Parsl: Parallel Scripting in Python

Case Studies

Parsl is being used by a wide range of researchers across many scientific domains. Below we highlight recent use of Parsl in some of these research domains.

Chemistry

Researchers at the University of Tampa have developed and implemented a new flexible monomer two body carbon dioxide potential function to address the gas phase properties of CO2 at high levels of quantum mechanical theory. As part of this work they have focused on understanding the vibrational structure of small clusters of CO2 molecules with the aforementioned potential function.

These researchers have used Parsl to parallelize the dynamics simulations, in order to increase the computational efficiency and improve the statistical sampling. Since the methodology is implemented using the Python scripting language and a Jupyter notebook, parameters can be easily modulated according to the type of simulation needed or to the desired output data.

Physics

QuarkNet is an NSF-funded program at the University of Notre Dame that provides professional development opportunities for high school science teachers by connecting them to a nationwide network of researchers and experiments. One of QuarkNet's projects is a set of webapps known as e-Labs. The e-Labs gather real data from scientific experiments, including the CMS detector of the Large Hadron Collider and the LIGO gravitational wave detectors, and make it available to students through a set of analysis exercises designed for use in the high school science classroom.

The most widely-used e-Lab is the Cosmic Ray e-Lab, which presents students with data on cosmic ray muon events in the earth's atmosphere. QuarkNet is developing Jupyter notebook-based versions of this e-Lab's data studies that use Parsl to orchestrate the execution of the programs that perform the demanding computation required to provide flexible and fast cosmic ray data analysis. The combination of Parsl and the Jupyter environment will allow QuarkNet to open their existing analysis code to a wider audience and to create new tools for data science education.

Cosmology

The Dark Energy Science Collaboration (DESC) seeks to understand the nature of dark energy and further our understanding of the acceleration of the expansion of the universe. DESC aims to leverage the huge dataset produced by the Large Synoptic Survey Telescope (LSST) to measure how Dark Energy behaves over time. Members of DESC are using Parsl to develop workflows for image generation, weak lensing, and modeling galaxy clusters.

Biology

Genome analyses represent a crucial processing step for understanding a wide range of disease. Unfortunately, analyzing DNA sequencing data is computationally intensive, requires multiple processing steps, and the range of tools suitable for each stage is rapidly growing.
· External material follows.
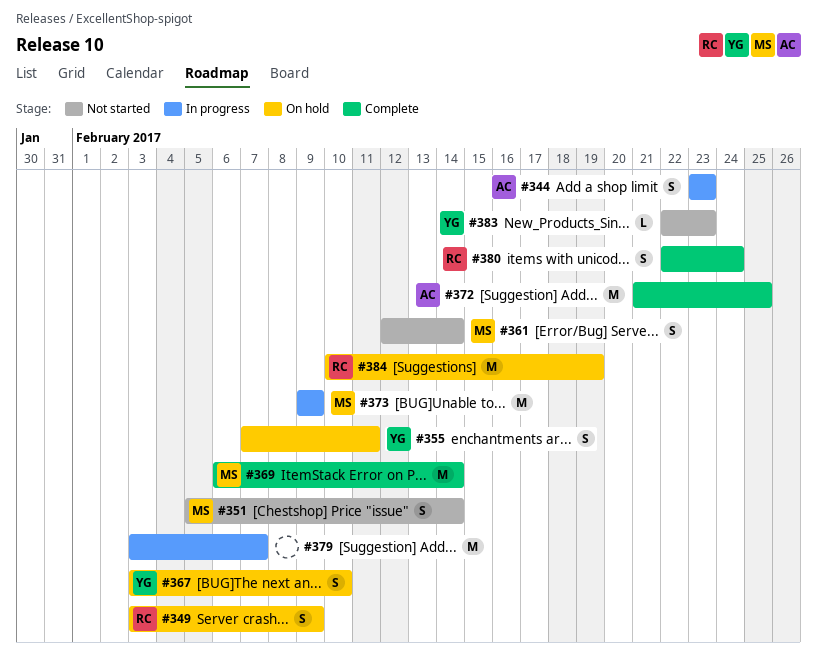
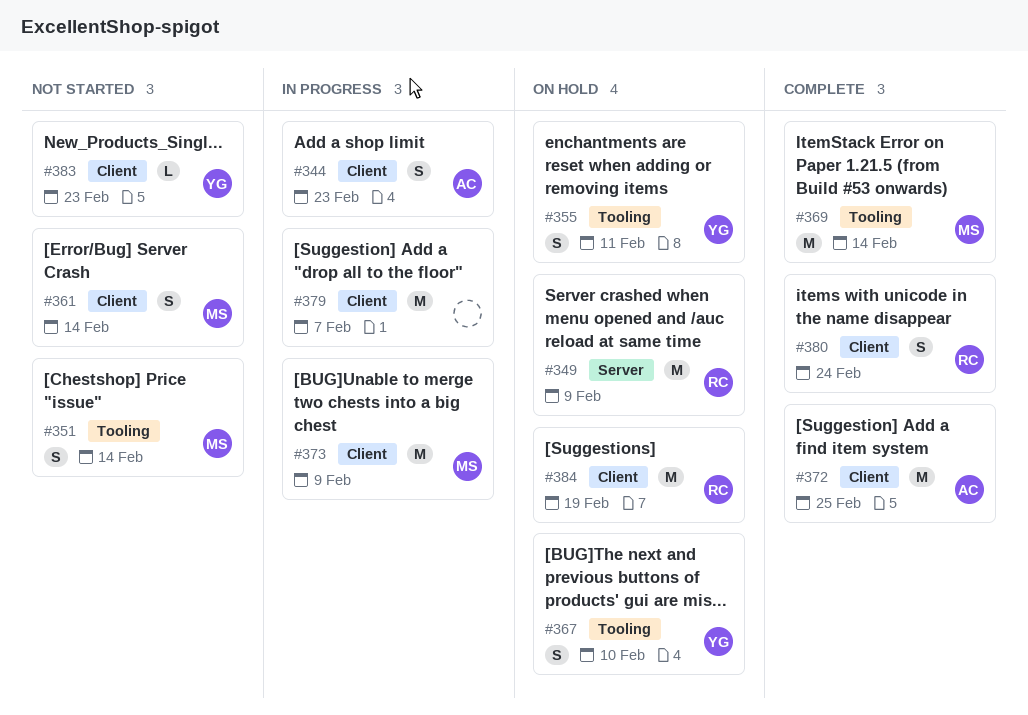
#349, estimate: S -> M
Researchers at the National University of Singapore and the University of Chicago have developed SwiftSeq: a large-scale next generation sequencing analysis pipeline that combines a myriad of processing tools and provides for highly parallel execution on clouds, clusters, and supercomputers. The SwiftSeq pipeline is being implemented in Parsl to manage parallelism of processing tools and sequencing data.

Materials Science

Materials scientists at Argonne National Laboratory are interested in understanding and modeling “stopping power,” defined as a “drag” force experienced by high speed protons, electrons, or positrons in a material. Stopping power has applications in areas like nuclear reactor safety, solar cell surface adsorption, and proton therapy cancer treatment. It is also critical to understanding material radiation damage.

Time-dependent density functional theory (TD-DFT) offers an accurate way to compute stopping power: it is highly parallelizable, parameter-free, and can accurately reproduce experimentally-measured stopping powers. However, TF-DFT computations and expensive, and scientists increasingly need to easily access stopping power for many different types of materials in all possible directions, and even ascertain the effects of defects on the stopping power. Thus, Argonne researchers are using machine learning to extend TD-DFT’s capabilities. Specifically, they have implemented a Parsl-based workflow that processes data stored in the Materials Data Facility (MDF) to create surrogate models for TD-DFT.

Information Extraction

The amount of scientific literature published every year is growing at an overwhelming rate (estimates suggest up to 1.8 million articles per year). Therefore, the amount of important findings (e.g. experiment results) locked in tables, figures and text of various format is staggering. Researchers at NIST and the University of Chicago are developing automated methods for extracting scientific facts from publications.

Parsl is being used to parallelize complex information extraction workflows. These workflows combine existing NLP tools, semi-supervised word embedding models, named entity extractors, and named entity classifiers. The workflows are executed on supercomputers at Argonne National Laboratory to process tens of thousands of scientific publications in parallel.